Construction of the world’s largest radio telescope begins

(ORDO NEWS) — The interferometer, whose arms are spaced across different continents of the Earth, will be able to see the birth of the first stars in the Universe and notice the work of radars on a distant exoplanet, where there may be life.

The Square Kilometer Array ( SKA ) has been under development for about 30 years, and only now in Australia has construction begun on its “first stage” – an array of more than one hundred thousand SKA-Low antennas. Scientists call the future instrument one of the largest scientific projects of the century.

It will allow you to look into the earliest Universe, in the era when the first stars lit up in it and the first galaxies appeared, and perhaps it will help in the search for alien civilizations. This is described in a press release from the international consortium SKA Organization.

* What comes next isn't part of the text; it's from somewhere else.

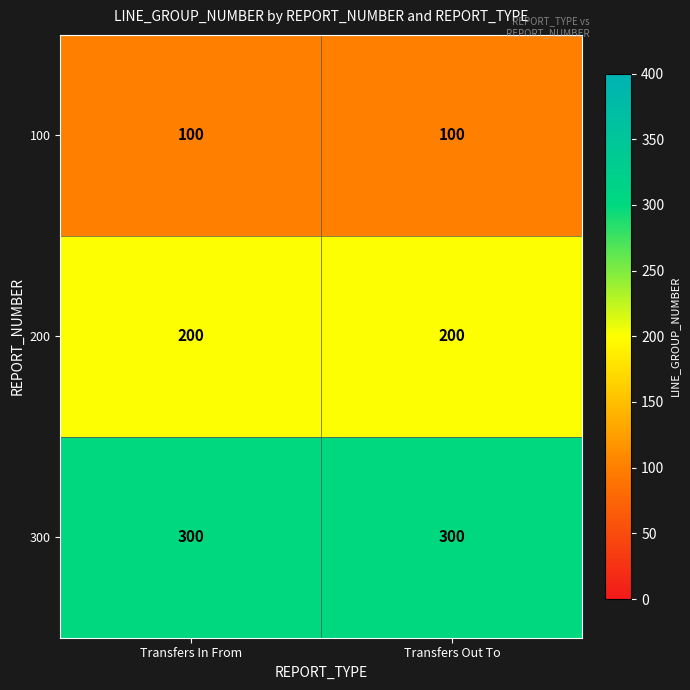

What is the lowest value of the 100 series?

100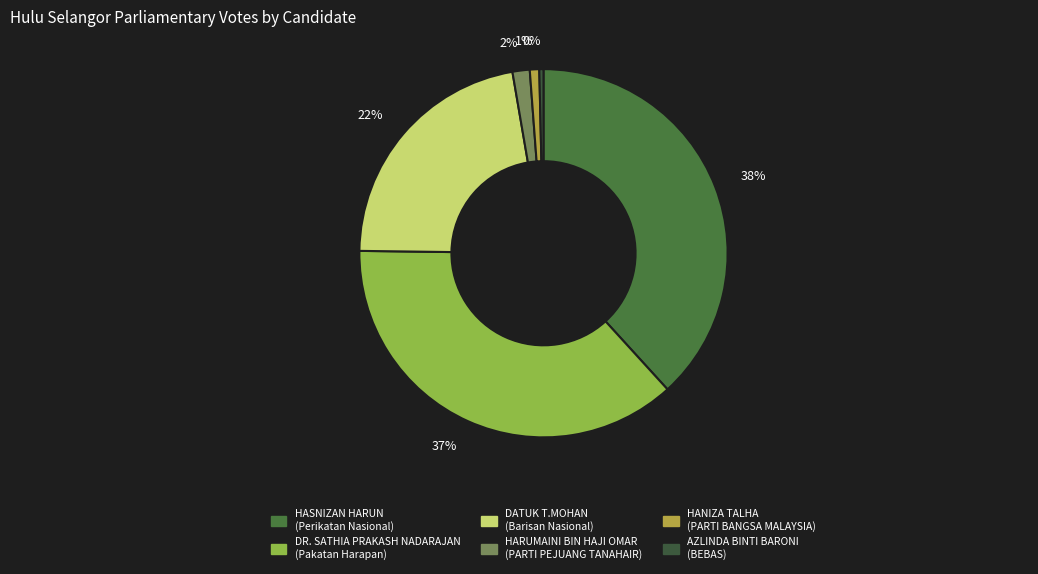

How many slices are in this pie chart?

6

SKA is a radio interferometer , consisting of many antennas spaced as far as possible and acting as a single telescope with great resolution. The first part of the tool will be the SKA-Low array, which began construction in Western Australia a year late.

It will include 131,072 tree antennas designed to detect low frequency radio signals. The second phase will be an array of nearly 200 SKA-Mid dish antennas located in South Africa. The headquarters of the SKA operates at the University of Manchester.

Construction of the worlds largest radio telescope begins 2
SKA-Mid antennas in Africa: artist’s view

It is expected that the instrument will allow the study of distant pulsars – rapidly rotating neutron stars that serve as sources of radiation and gravitational waves, in order to put the general theory of relativity to the next test.

Its ability to see the most distant objects will help to better understand the origin and evolution of the first galaxies and even look into the ” dark ages ” of the universe, which preceded the appearance of the first stars.

In addition, members of the SKA Organization consortium note that the sensitivity of the interferometer “will allow us to detect a radar at an airport on a planet near a star tens of light years away” or “a mobile phone in an astronaut’s pocket on Mars, 225 million kilometers away.”

This makes the SKA a promising tool for searching for a possible signal from extraterrestrial civilizations.